INGREDIENTS (serves 4)
- 2 tablespoons olive oil
- 1 tablespoon finely chopped fresh sage
- 2 pound butternut or kabocha squash, peeled, seeded, and cut into small ½-inch pieces (about 3 cups)
- 1 medium yellow onion, chopped
- 2 garlic cloves, chopped
- 1 pinch of red pepper flakes
- Sea salt and/or kosher salt
- Freshly ground black pepper
- 2 cups vegetable/chicken broth (I used a little less)
- 12 ounces whole grain linguine or fettuccine
- OPTIONAL: shaved Parmesan, BACON…side of spinach…
- Heat oil in 12 inch skillet or large dutch oven over medium heat. Once the oil is shimmering, add the sage and toss to coat. Let the sage get crispy before transferring it to a small bowl. Sprinkle it lightly with sea salt and set the bowl aside.

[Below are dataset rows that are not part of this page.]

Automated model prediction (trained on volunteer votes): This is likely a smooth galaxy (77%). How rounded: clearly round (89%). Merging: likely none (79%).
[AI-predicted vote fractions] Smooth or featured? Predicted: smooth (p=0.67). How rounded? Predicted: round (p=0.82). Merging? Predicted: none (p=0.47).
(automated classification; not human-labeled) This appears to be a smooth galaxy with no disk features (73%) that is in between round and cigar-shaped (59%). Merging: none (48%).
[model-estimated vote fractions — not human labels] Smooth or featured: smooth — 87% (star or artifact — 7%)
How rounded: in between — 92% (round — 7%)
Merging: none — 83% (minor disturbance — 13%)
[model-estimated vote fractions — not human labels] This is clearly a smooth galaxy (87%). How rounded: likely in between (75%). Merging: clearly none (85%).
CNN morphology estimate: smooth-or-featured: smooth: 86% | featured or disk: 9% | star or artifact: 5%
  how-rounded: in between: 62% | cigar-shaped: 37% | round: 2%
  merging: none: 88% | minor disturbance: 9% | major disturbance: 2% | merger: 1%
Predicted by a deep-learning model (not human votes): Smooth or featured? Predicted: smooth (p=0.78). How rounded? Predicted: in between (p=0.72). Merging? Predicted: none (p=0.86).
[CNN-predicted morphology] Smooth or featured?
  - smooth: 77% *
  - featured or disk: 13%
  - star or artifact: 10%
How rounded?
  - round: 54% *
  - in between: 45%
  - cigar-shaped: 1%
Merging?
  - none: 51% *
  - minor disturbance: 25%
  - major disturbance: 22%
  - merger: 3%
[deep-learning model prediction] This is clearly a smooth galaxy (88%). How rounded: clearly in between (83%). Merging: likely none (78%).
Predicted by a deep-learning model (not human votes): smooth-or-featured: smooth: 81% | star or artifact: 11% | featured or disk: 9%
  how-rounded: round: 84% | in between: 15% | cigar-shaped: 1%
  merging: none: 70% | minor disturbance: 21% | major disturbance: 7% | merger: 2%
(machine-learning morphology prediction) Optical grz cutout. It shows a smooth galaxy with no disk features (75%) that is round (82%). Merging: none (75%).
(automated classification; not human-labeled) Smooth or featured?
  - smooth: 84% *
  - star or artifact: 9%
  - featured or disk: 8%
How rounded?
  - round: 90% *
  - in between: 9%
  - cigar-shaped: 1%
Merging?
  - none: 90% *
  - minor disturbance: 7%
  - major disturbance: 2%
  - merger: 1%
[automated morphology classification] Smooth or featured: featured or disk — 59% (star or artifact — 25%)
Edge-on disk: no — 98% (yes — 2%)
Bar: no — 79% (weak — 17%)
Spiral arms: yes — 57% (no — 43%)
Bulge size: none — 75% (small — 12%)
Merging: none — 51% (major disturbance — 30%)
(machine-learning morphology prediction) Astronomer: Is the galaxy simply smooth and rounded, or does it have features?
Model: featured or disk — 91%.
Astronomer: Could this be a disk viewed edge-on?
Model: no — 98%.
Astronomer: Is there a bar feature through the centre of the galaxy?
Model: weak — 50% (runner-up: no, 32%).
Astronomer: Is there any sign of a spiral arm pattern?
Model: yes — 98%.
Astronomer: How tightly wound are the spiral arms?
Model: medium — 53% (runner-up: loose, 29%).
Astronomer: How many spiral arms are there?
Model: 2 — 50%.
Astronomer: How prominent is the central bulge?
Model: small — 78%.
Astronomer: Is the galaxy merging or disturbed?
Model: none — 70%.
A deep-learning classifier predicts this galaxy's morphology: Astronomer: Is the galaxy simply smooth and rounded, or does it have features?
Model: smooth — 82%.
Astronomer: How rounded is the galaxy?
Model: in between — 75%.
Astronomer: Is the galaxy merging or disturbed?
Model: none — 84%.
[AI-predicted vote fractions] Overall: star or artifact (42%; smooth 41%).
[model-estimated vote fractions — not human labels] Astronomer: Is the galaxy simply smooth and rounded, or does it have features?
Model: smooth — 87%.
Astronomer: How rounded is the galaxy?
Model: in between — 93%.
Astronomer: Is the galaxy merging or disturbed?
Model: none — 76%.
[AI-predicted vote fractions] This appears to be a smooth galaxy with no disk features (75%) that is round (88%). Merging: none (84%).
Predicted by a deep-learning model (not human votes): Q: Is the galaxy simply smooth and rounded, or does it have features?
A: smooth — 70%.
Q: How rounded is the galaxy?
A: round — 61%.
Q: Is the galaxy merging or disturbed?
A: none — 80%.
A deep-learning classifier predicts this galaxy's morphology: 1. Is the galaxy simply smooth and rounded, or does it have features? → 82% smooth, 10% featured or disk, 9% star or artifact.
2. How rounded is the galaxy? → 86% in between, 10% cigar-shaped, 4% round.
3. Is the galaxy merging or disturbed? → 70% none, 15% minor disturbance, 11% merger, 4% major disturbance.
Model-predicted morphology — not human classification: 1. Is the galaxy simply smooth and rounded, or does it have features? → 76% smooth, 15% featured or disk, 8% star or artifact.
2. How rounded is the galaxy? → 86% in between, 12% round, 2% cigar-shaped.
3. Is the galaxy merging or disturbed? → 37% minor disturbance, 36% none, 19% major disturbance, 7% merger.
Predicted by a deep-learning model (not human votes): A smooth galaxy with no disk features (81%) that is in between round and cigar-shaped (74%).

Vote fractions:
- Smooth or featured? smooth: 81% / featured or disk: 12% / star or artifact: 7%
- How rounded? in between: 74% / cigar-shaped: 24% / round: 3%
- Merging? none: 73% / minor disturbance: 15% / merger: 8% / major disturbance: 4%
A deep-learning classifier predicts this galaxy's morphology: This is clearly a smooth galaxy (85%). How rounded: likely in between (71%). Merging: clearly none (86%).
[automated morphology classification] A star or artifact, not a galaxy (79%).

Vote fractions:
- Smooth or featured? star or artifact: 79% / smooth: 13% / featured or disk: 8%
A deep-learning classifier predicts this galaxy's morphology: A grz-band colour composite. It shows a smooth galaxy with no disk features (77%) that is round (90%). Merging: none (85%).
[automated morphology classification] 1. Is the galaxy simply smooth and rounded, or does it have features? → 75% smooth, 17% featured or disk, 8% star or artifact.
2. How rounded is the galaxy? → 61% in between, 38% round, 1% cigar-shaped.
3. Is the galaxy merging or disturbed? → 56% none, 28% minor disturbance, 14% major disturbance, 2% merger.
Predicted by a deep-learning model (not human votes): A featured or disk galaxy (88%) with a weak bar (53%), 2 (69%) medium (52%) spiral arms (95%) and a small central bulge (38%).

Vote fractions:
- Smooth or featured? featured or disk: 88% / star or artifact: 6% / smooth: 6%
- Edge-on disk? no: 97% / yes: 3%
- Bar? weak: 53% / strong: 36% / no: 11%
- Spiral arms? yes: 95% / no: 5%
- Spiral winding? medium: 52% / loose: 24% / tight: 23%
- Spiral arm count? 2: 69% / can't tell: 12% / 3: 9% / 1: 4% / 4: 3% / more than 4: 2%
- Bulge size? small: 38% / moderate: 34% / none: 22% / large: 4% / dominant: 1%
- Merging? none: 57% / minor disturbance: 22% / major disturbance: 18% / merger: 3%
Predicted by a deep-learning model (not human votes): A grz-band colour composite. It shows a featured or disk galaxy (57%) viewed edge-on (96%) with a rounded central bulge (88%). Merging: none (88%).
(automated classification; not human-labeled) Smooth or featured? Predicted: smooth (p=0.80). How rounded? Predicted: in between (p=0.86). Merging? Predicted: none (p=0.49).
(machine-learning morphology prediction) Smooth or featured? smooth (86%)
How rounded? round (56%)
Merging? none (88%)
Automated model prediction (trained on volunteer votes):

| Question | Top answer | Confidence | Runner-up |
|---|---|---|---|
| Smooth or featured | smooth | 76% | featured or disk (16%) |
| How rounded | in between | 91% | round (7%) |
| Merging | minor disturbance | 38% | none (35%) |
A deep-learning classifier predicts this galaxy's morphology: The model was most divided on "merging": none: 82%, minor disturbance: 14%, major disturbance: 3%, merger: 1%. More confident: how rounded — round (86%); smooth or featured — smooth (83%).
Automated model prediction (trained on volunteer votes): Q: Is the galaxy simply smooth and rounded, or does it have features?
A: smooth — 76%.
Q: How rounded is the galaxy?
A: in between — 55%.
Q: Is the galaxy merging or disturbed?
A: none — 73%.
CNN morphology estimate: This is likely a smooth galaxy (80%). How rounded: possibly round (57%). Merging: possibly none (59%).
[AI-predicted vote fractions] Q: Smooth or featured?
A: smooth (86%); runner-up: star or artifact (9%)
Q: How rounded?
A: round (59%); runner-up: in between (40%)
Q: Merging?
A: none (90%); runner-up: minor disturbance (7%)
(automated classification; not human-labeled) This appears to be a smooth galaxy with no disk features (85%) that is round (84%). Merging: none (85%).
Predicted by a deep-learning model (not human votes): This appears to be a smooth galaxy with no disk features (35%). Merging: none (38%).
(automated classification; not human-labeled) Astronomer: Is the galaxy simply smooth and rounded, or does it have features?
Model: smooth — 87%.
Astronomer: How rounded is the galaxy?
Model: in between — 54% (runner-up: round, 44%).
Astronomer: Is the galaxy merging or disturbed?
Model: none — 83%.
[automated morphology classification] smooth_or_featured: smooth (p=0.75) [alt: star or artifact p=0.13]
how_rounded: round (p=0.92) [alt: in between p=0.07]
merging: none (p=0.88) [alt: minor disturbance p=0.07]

- Add squash, onion, garlic and red pepper flakes to skillet. Season with salt and pepper. Cook, stirring occasionally, until onion is translucent, about 8 to 10 minutes.
- Add broth. Bring the mixture to a boil, then reduce heat and simmer until squash is soft and liquid is reduced by half, about 15 to 20 minutes.
- In the meantime, bring a large pot of salted water to a boil and cook the pasta according to package directions, stirring occasionally, until al dente. Drain, reserving 1 cup cooking liquid.
- Once the squash mixture is done cooking, remove it from heat and let it cool slightly. Transfer the contents of the pan to a blender. Reserve the skillet. Purée the mixture until smooth (beware of hot steam escaping from the top of the blender), then season with salt and pepper to taste.
- Combine pasta, squash purée and ¼ cup cooking liquid in reserved skillet and cook over medium heat, tossing and adding more pasta cooking liquid as needed, until sauce coats pasta, about 2 minutes. Season with salt and pepper if necessary.
- Serve pasta topped with fried sage, more black pepper and shaved Parmesan/Pecorino and/or smoked salt, (BACON?) if desired.
- In hindsight, spinach linguini makes for some ugly presentation. For some reason I still think spinach pasta is healthier. Probably not true.
- Save a few whole leaves of sage and fry it up for a nice garnish
- Add chopped fried bacon after blending! (I like bacon. Can you tell?)
- Onion and garlic can be chopped roughly. You’re blending it, so doesn’t matter. Squash is chopped evenly to promote even cooking.
- Set aside broth/liquid before blending so you can tweak the final consistency of the sauce. I liked my sauce thicker. Didn’t add pasta water, didn’t even use all 2 cups of broth.
Unfortunately, after all this work, I forgot to savor my meal and wolfed it down in five minutes. As most parents, I now have a habit of eating as fast as I can, even when the small human is asleep for the night. Le Sigh.
More pictures! Curtesy of RChang while I cleaned up the mess I made in the kitchen. He kept calling over to me “I don’t know… still looks like Jabba the Hutt to me..”
So I added some embellishments.
EDIT: 2/1/17 Tried this again but with a toddler running around these days, I had to find ways to cut down my cooking time. I added onions, whole garlic cloves, and cubed squash into a roasting pan and roasted on 425F for 20m or so. Tossed it all in a food processor and thinned it out with chicken stock. So much easier. And the caramelization from roasting adds a sweetness and depth that the original version didn’t have. Yay for lazy cooks!